Atty. Baladad is referring to revenues that can be generated from foreign subsidiaries operating in the country through tariffs, charges and corporate income taxes.

But without appropriate taxation policies in place, the country may be missing out on unrealized yield from international trade. The Philippines, for one, has no standard rules on transfer pricing.

“The problem with the absence of transfer pricing rules is both taxpayers and BIR examiners are at a quandary as to how the right transfer price is to be determined,” explained Atty. Baladad.

Transfer pricing refers to prices of goods or services charged by individual entities of a conglomerate or controlling interest to one another. It could occur between or among domestic enterprises belonging to a conglomerate or it may involve a Philippine entity member of a multinational enterprise and a related party outside the country.

Atty. Baladad added that because the consolidated income of the conglomerate or group is the utmost priority, prices are managed in a way that the profit of the multinational enterprise is maximized.

“Most multinational enterprises operating in multiple territories employ a complex web of transaction route to take advantage of the differences in tax rates, tax systems, incentive schemes and duties in the countries in which they operate,” she said.

Revenue loss is not as apparent with transactions among domestic entities as compared with transactions between a Philippine subsidiary and its Mother Company or counterpart abroad.

She advised the government to consider this matter as one of the primary issues in its fiscal agenda.

“The government has to address this by coming up with a clear, simple and fair transfer pricing rules and regulations to serve as a guide to all – taxpayers, tax administrators and even the courts,” she added.

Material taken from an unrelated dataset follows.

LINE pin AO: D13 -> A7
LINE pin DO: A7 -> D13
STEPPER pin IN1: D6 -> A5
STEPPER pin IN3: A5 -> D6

In many jurisdictions, aggressive transfer pricing policies have been implemented to effectively regulate transfer pricing and ensure that the transfer pricing scheme being employed will not deprive their government of its merited revenues.

A report done by US based auditing and tax firm KPMG indicated that Asian countries Japan, India and China ranked as the top three countries with the most aggressive tax authorities for transfer pricing in the world, outpacing Western nations like Canada, US, France and Germany.

“Other countries in the region like Malaysia, Thailand, Taiwan, Australia and New Zealand, Korea, among others, have already administered stringent transfer pricing rules in their respective territories. Unfortunately, the Philippines has yet to act on this,” pronounced Atty. Baladad.